Patrick Stewart had epic clashes during the making of a fan-favorite Star Trek movie!

By Michileen Martin | Updated

patrick stewart picard

First released in 1996, Star Trek: First Contact turns 25 this year and the film’s co-writer Ronald D. Moore has been fielding a lot of interviews lately and telling some interesting behind-the-scenes stories. For example, earlier this month he revealed Marlon Brando apparently expressed interest in playing the villain for First Contact‘s predecessor — 1994’s Star Trek: Generations (Malcom McDowell ultimately landed the role instead). More recently, he’s revealed how Patrick Stewart’s clashes with Moore and others ended up changing the trajectory of First Contact.

Speaking to The Hollywood Reporter, Moore said things got tense between Patrick Stewart and the Star Trek: First Contact writers when the actor wanted rewrites for some of his scenes. Rather than talk to him or co-writer Brannon Braga, Moore said Stewart went directly to First Contact producer Rick Berman and asked to bring in his own writer.

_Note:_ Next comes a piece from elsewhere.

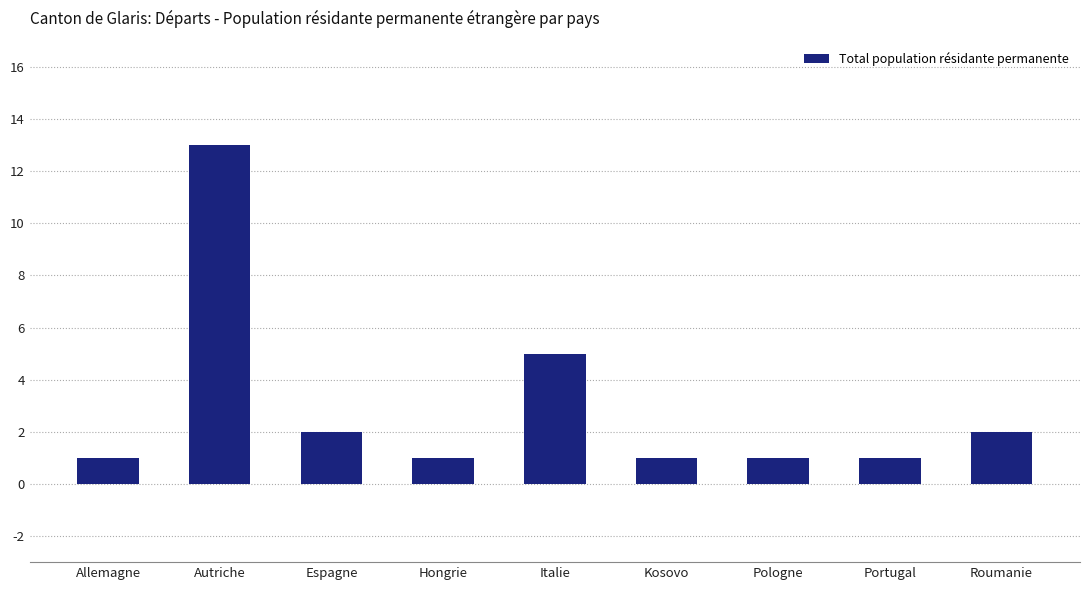

Reading left to right, transcribe all the data shown in this chart.

1	13	2	1	5	1	1	1	2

Berman agreed and Moore and Braga were, in Moore’s words, “not happy.”

Moore didn’t reveal who Patrick Stewart’s writer was, what the actor wanted rewritten, or the nature of the changes — but ultimately it didn’t matter. For whatever reason, the new screenwriter’s rewrites were deemed unusable and Moore and Braga were brought back in. Moore said while Stewart was filming in Arizona, the actor told him and Braga something along the lines of, “It’s good to see you. I hope that we can all move on from the things that have happened, and now let’s just concentrate on the work.” Moore said he understood it was the closest to an apology he would get from Stewart, and he “accepted it in the spirit it was given.”

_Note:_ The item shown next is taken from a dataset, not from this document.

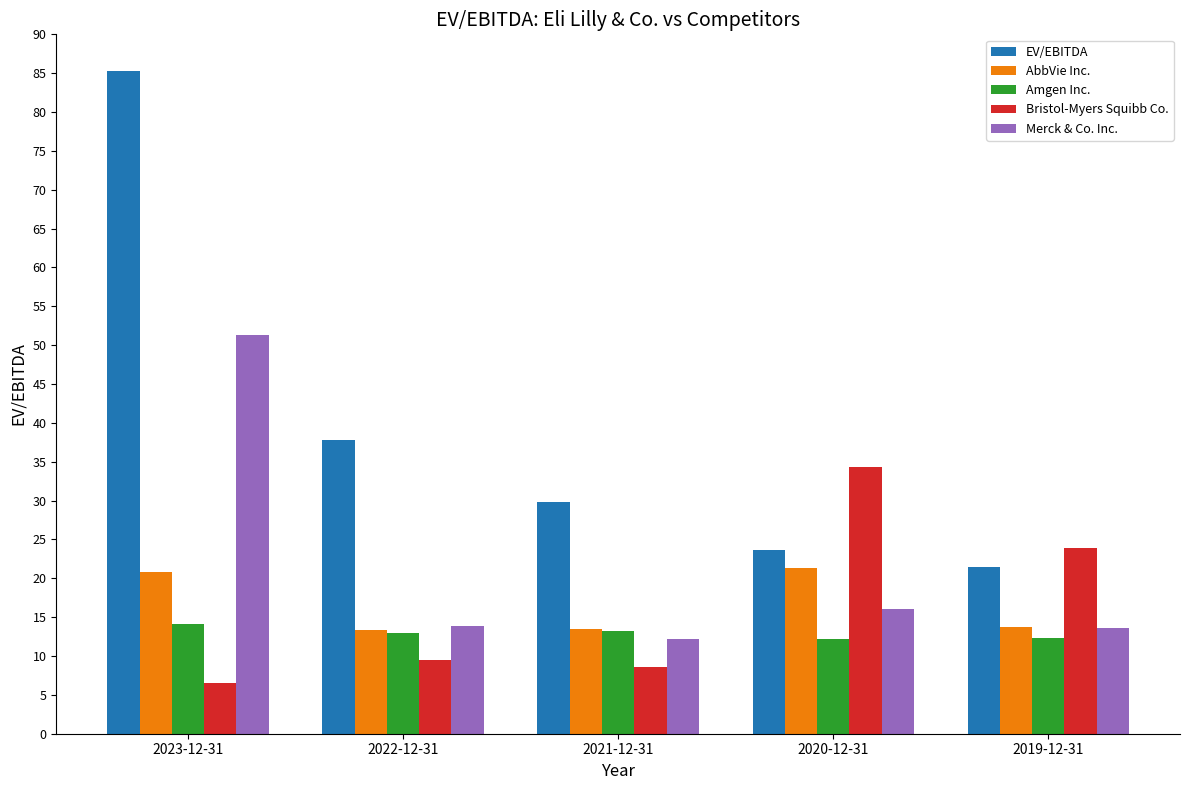

What is the spread (max minus min) of values at 2023-12-31?

78.8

While the conflict over the rewrites seems to have been one of the most heated clashes over changes Patrick Stewart wanted or Star Trek: First Contact, the film was changed in other ways over the actor’s objections. In one case, Moore and co. agreed that Stewart’s suggestions made First Contact a better film. In another case, the change was made just because of the actor’s costume preferences.

star trek: first contact

In Star Trek: First Contact, the Enterprise and her crew follow the Borg back in time to the 21st century. The villains are hoping to stop humanity’s first contact with the Vulcans, thereby preventing the creation of the United Federation of Planets or Starfleet. Moore told THR that early in the development process the writers wanted to go back in time to the Renaissance (roughly between the 14th and 17th centuries), but “that quickly got shot down because there was no way Patrick was going to wear tights again.” Moore was referencing the infamous Star Trek: The Next Generation season 4 episode “Qpid” in which Patrick Stewart’s Picard and the rest of the crew are transported to Sherwood Forest by the trickster Q (John de Lancie) and forced to assume the roles of Robin Hood and his Merry Men.

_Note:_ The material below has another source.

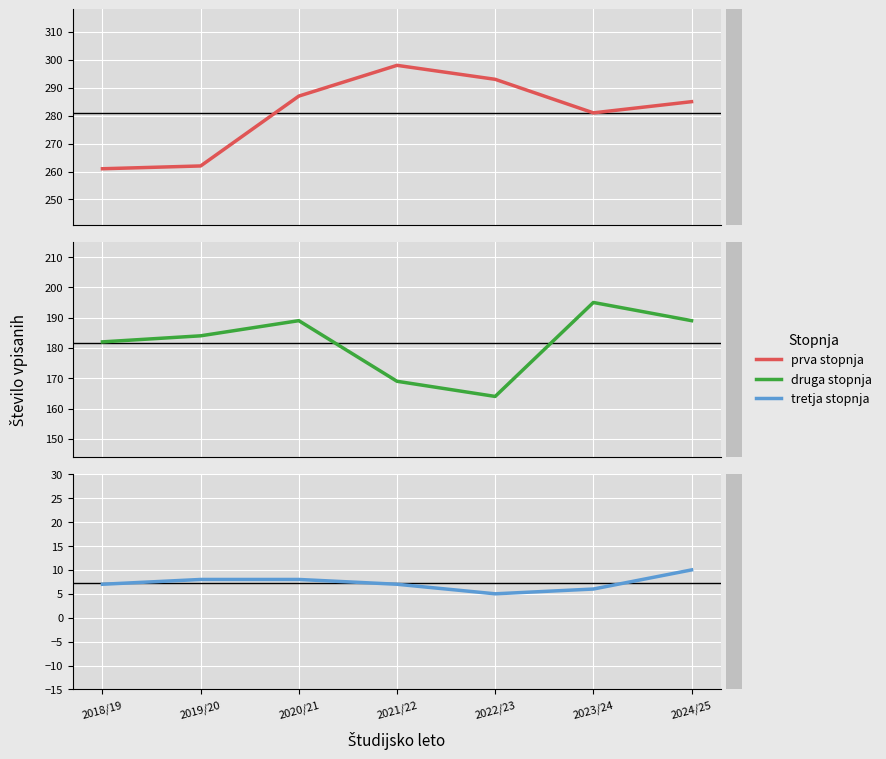

The tretja stopnja series shows 13 at 2024/25. True or false?

False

Another thing that changed was which character was in the middle of the action. The Enterprise crew is split in First Contact with Commander Riker (Jonathan Frakes) coordinating the efforts to make sure first contact with the Vulcans is achieved as history dictates. Meanwhile, on board the Enterprise in orbit of Earth, Captain Picard leads the conflict against the Borg who are attempting to assimilate the ship. But originally, Moore told THR, Riker and Picard’s positions were switched with Picard on Earth and Riker fighting the Borg.

But Patrick Stewart wanted to be the one leading the fight against the villains, and producer Rick Berman let the writers know that. Moore recalled how much the actor enjoyed making the season 6 TNG episode “Starship Mine” — which is often compared to Die Hard — in which Picard, alone, stops the efforts of criminals who take over the ship. Regardless of Stewart’s preferences, however, Moore said once he got the word, he realized having Picard on the ship was the right move anyway. He told THR, “Brannon [Braga] and I just immediately went: ‘That’s better. That makes more sense.’ So we flipped it.”